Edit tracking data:

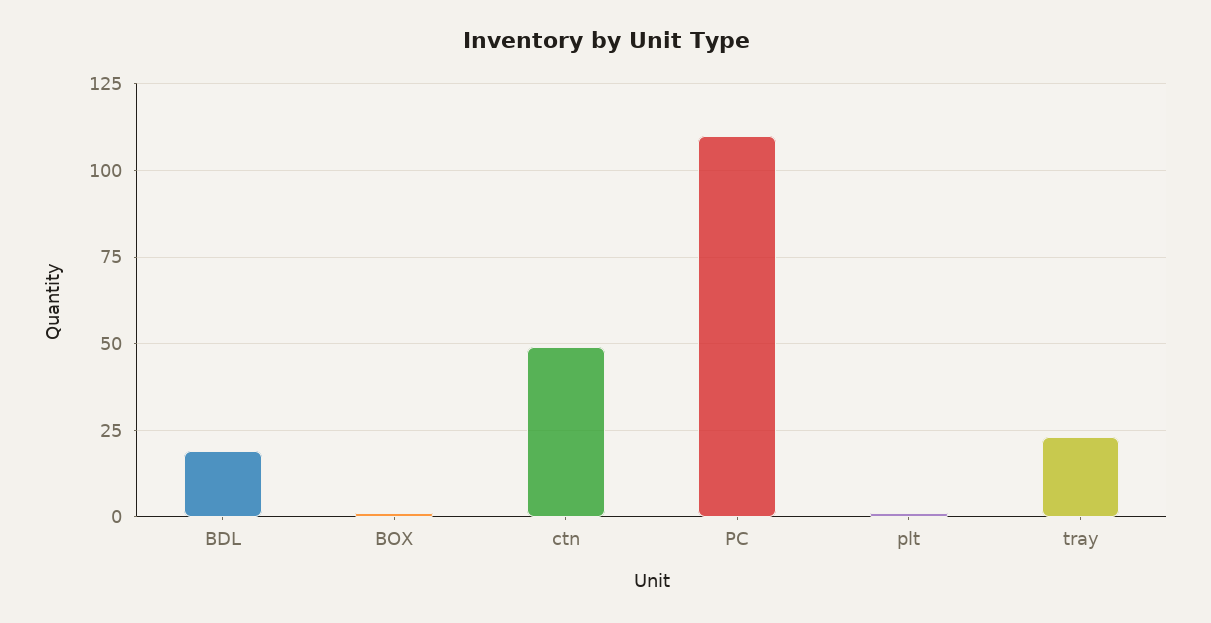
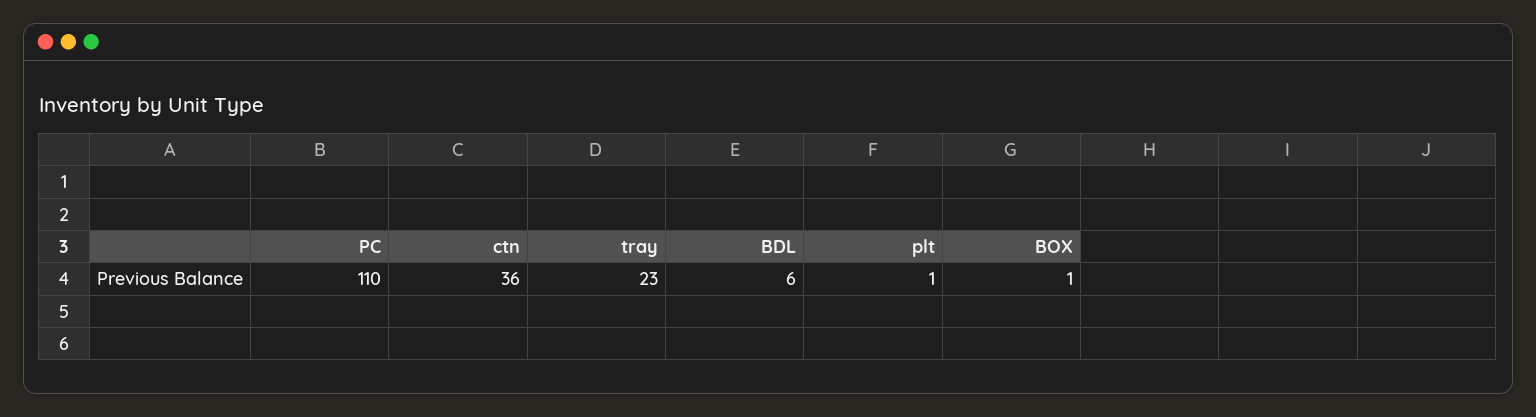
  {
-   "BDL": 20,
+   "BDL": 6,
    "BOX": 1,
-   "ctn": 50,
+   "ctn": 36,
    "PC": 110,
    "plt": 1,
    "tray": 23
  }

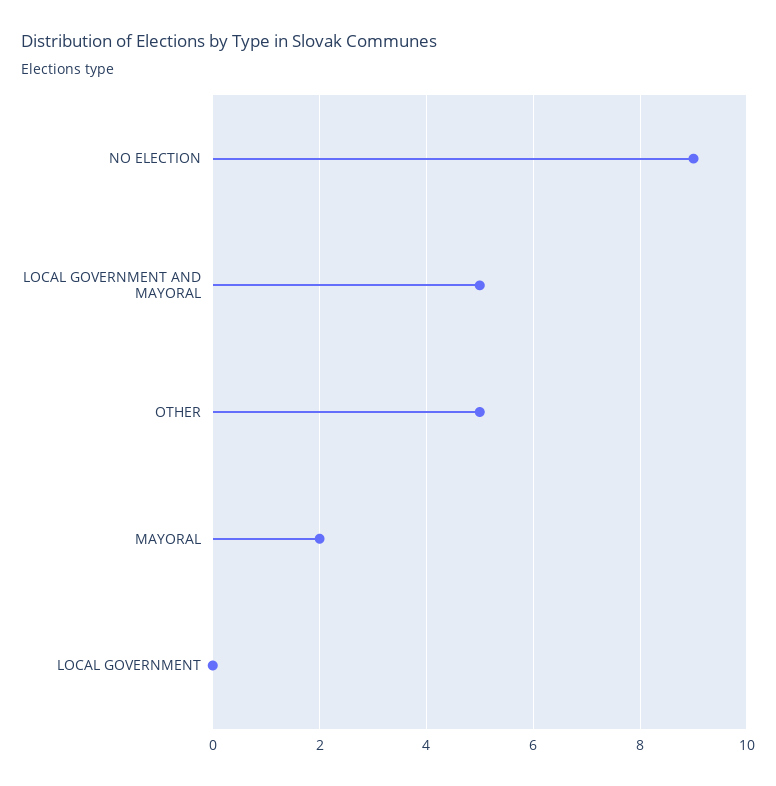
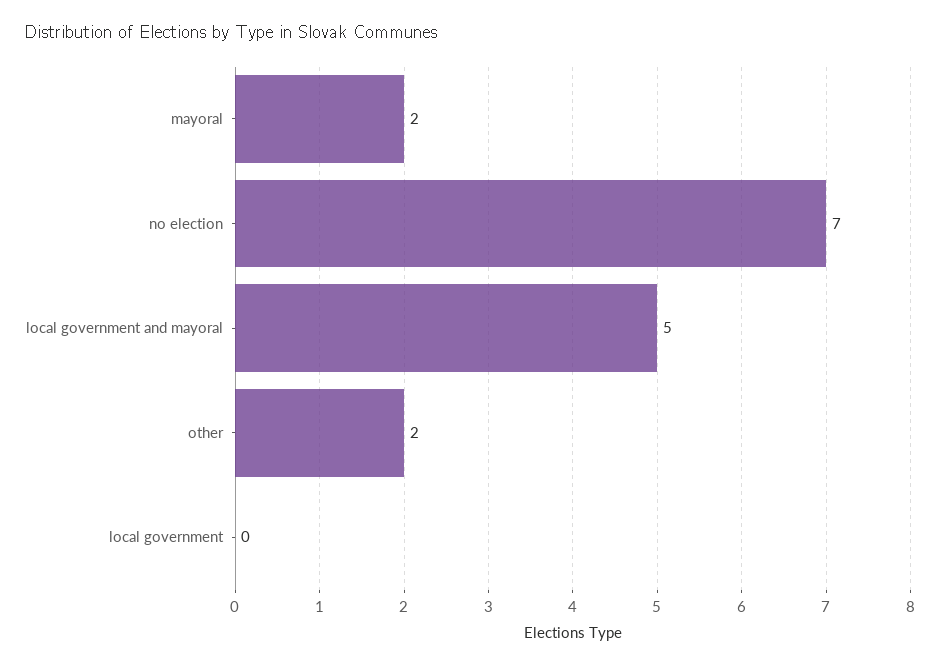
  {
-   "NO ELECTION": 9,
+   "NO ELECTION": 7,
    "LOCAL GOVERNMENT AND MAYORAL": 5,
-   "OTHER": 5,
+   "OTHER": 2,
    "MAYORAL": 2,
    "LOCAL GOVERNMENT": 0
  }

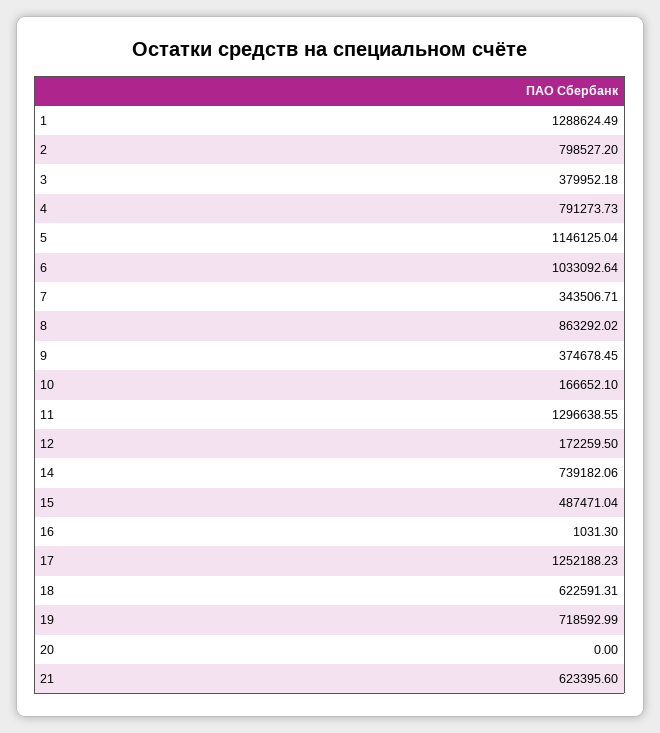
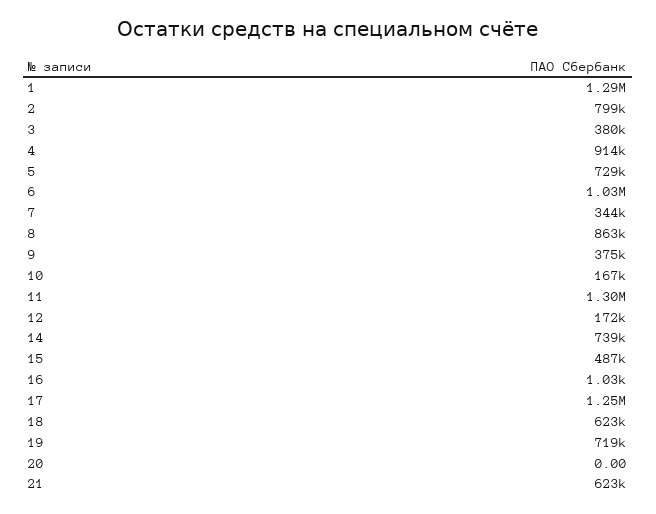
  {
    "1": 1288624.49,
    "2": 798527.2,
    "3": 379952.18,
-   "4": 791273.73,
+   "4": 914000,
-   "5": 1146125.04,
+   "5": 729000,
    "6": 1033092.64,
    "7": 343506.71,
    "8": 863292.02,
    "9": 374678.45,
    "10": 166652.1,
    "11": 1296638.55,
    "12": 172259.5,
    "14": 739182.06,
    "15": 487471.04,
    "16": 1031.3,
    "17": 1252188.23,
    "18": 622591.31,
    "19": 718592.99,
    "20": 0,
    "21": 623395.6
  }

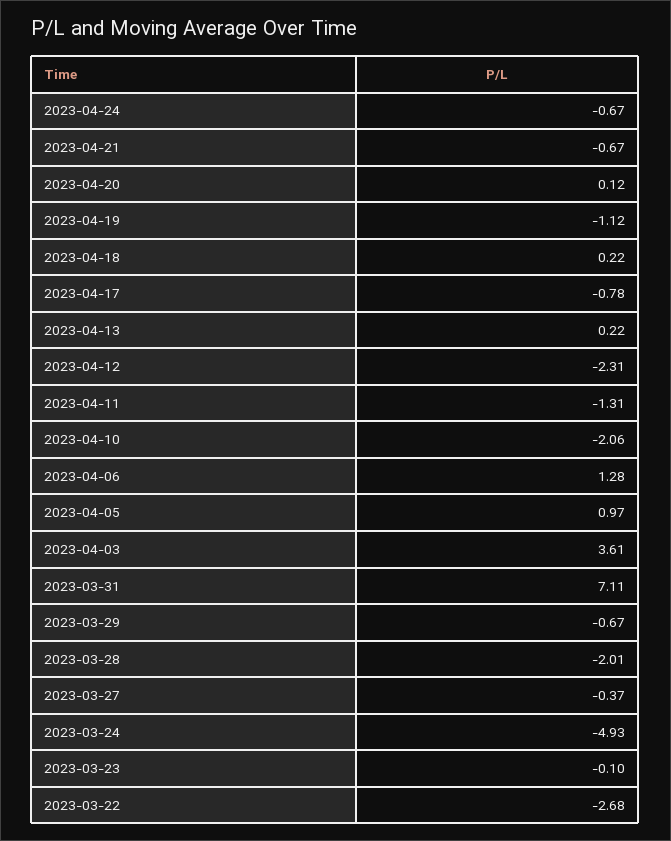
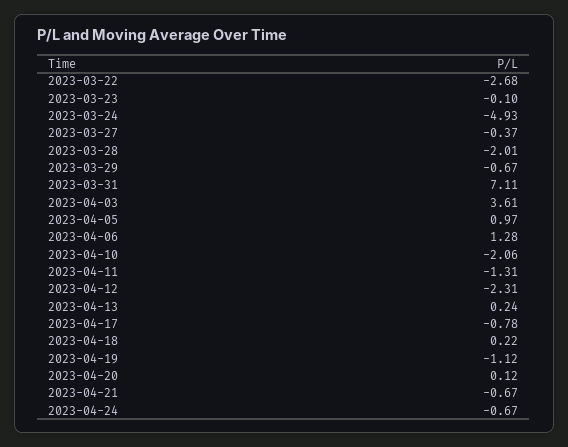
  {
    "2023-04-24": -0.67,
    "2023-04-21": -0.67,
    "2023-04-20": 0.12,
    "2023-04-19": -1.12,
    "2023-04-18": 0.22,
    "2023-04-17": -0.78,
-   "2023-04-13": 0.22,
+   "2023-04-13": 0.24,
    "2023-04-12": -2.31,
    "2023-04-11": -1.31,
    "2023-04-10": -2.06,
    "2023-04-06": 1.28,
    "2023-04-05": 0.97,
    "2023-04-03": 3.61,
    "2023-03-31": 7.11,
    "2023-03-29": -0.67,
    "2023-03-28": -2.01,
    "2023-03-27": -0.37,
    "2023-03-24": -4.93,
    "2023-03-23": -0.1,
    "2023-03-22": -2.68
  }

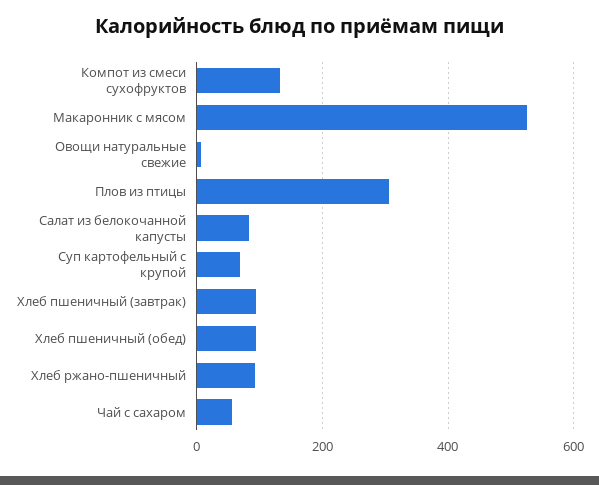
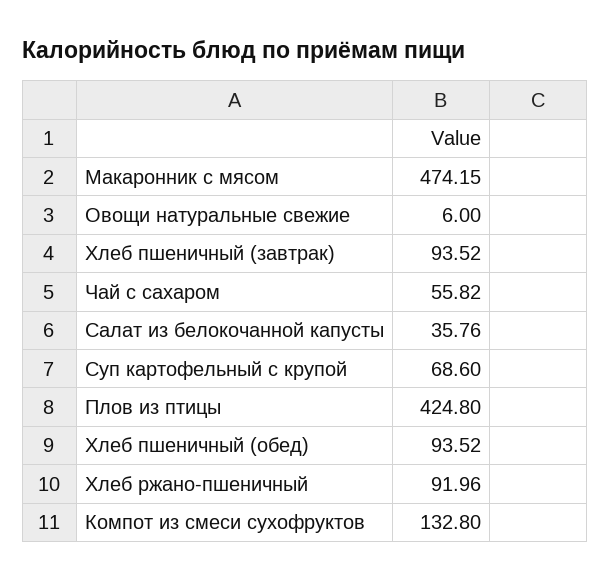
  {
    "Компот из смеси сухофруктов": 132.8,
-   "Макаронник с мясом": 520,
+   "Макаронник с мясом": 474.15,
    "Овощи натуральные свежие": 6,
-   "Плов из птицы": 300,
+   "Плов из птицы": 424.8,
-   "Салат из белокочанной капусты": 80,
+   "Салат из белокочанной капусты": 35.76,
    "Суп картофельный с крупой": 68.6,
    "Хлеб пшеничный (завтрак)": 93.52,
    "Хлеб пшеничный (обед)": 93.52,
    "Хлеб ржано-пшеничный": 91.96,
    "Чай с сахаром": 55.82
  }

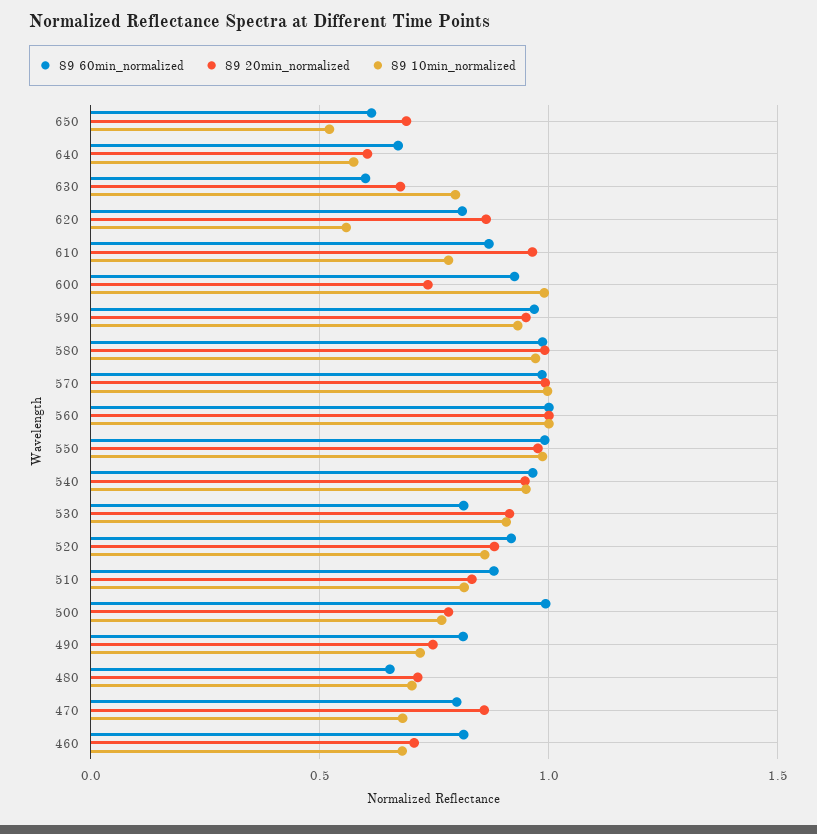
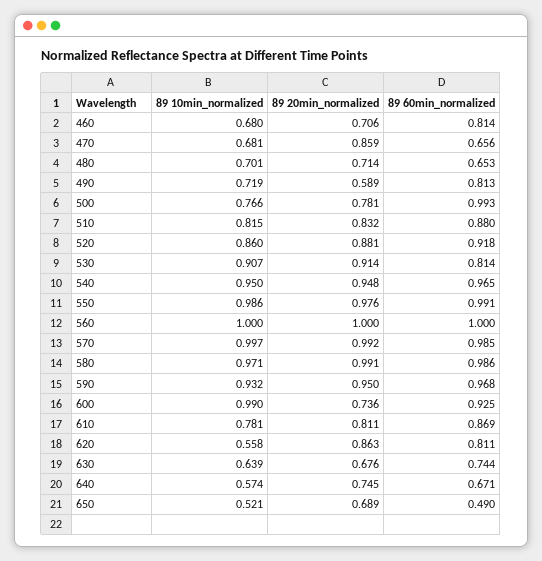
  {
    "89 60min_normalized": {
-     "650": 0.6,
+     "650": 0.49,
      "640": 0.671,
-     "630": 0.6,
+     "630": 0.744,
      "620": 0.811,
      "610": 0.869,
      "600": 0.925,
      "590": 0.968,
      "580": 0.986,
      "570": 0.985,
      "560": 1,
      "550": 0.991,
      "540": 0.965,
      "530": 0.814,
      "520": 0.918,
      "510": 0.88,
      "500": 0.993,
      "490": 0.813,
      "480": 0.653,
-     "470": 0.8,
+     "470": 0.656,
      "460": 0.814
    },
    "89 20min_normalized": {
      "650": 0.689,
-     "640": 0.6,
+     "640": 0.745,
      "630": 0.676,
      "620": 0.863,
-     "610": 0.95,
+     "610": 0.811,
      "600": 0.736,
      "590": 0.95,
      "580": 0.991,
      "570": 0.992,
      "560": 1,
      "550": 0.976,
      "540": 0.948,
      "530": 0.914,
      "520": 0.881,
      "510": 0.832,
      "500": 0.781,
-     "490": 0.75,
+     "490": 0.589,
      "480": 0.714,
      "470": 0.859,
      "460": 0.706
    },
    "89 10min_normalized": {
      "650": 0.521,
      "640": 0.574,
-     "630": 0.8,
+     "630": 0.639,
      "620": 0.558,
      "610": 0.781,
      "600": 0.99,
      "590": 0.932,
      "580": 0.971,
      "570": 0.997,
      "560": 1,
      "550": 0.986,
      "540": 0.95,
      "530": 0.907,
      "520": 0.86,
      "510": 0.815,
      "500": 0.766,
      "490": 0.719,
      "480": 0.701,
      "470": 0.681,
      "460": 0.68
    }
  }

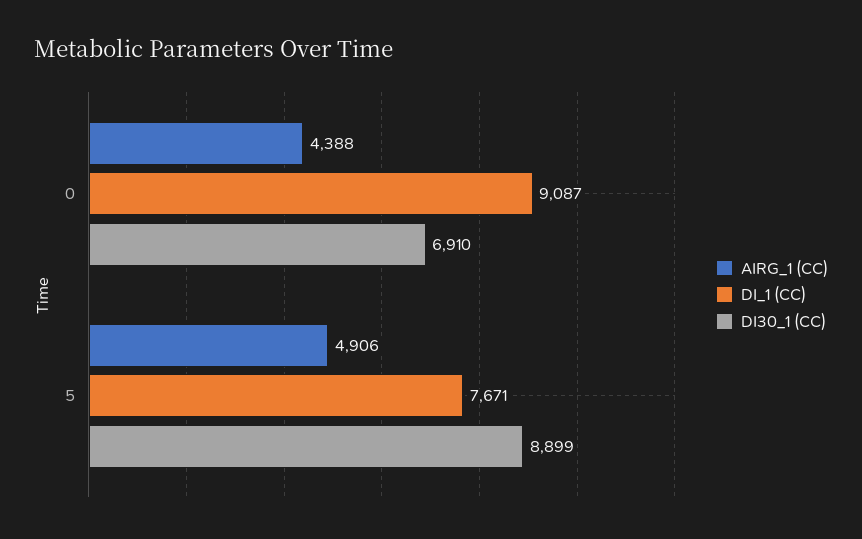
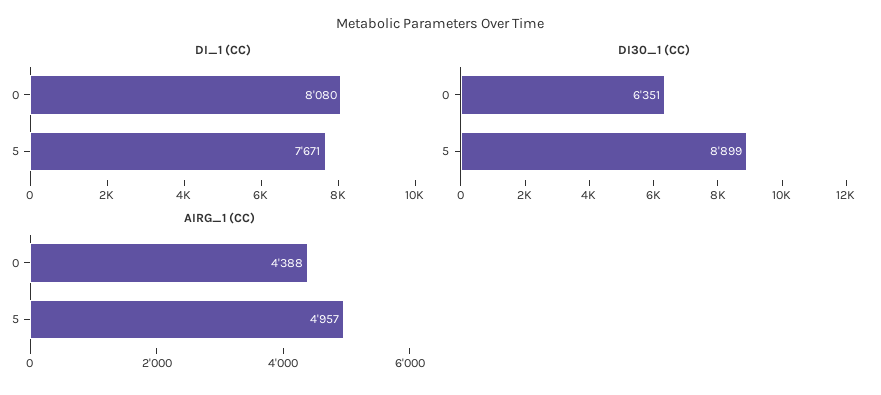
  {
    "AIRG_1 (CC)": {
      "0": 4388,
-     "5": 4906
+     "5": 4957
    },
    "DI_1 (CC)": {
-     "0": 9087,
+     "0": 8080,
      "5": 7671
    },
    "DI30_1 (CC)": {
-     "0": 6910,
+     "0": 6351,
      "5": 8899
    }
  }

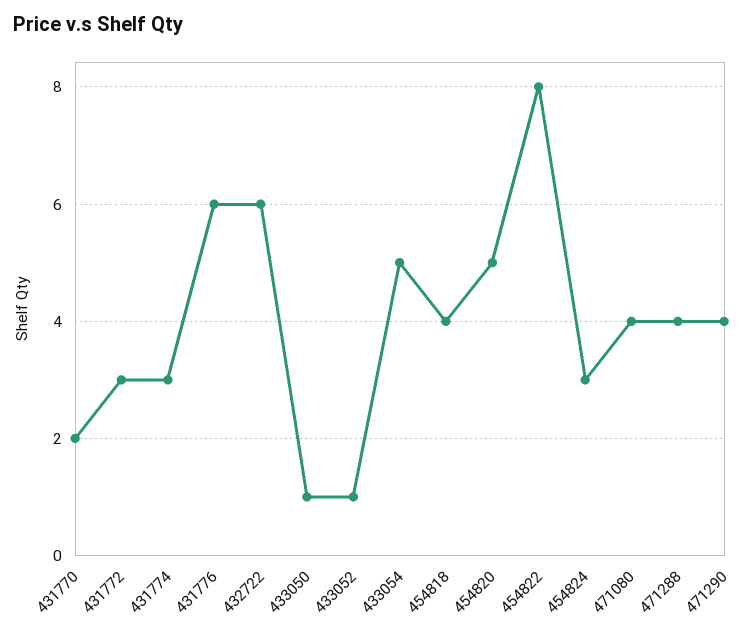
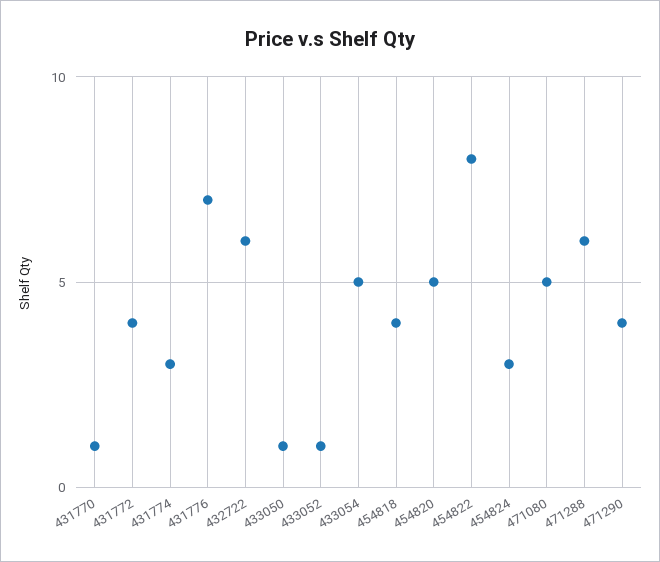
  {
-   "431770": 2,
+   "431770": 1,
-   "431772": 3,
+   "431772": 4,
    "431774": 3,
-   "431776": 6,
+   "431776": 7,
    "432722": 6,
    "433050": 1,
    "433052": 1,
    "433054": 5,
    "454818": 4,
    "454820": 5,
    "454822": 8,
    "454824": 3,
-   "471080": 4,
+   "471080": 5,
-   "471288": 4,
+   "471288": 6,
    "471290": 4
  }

» Your objective
For each line in the data that holds the word "MAYORAL", copy the line.

» Solution
    "LOCAL GOVERNMENT AND MAYORAL": 5,
    "MAYORAL": 2,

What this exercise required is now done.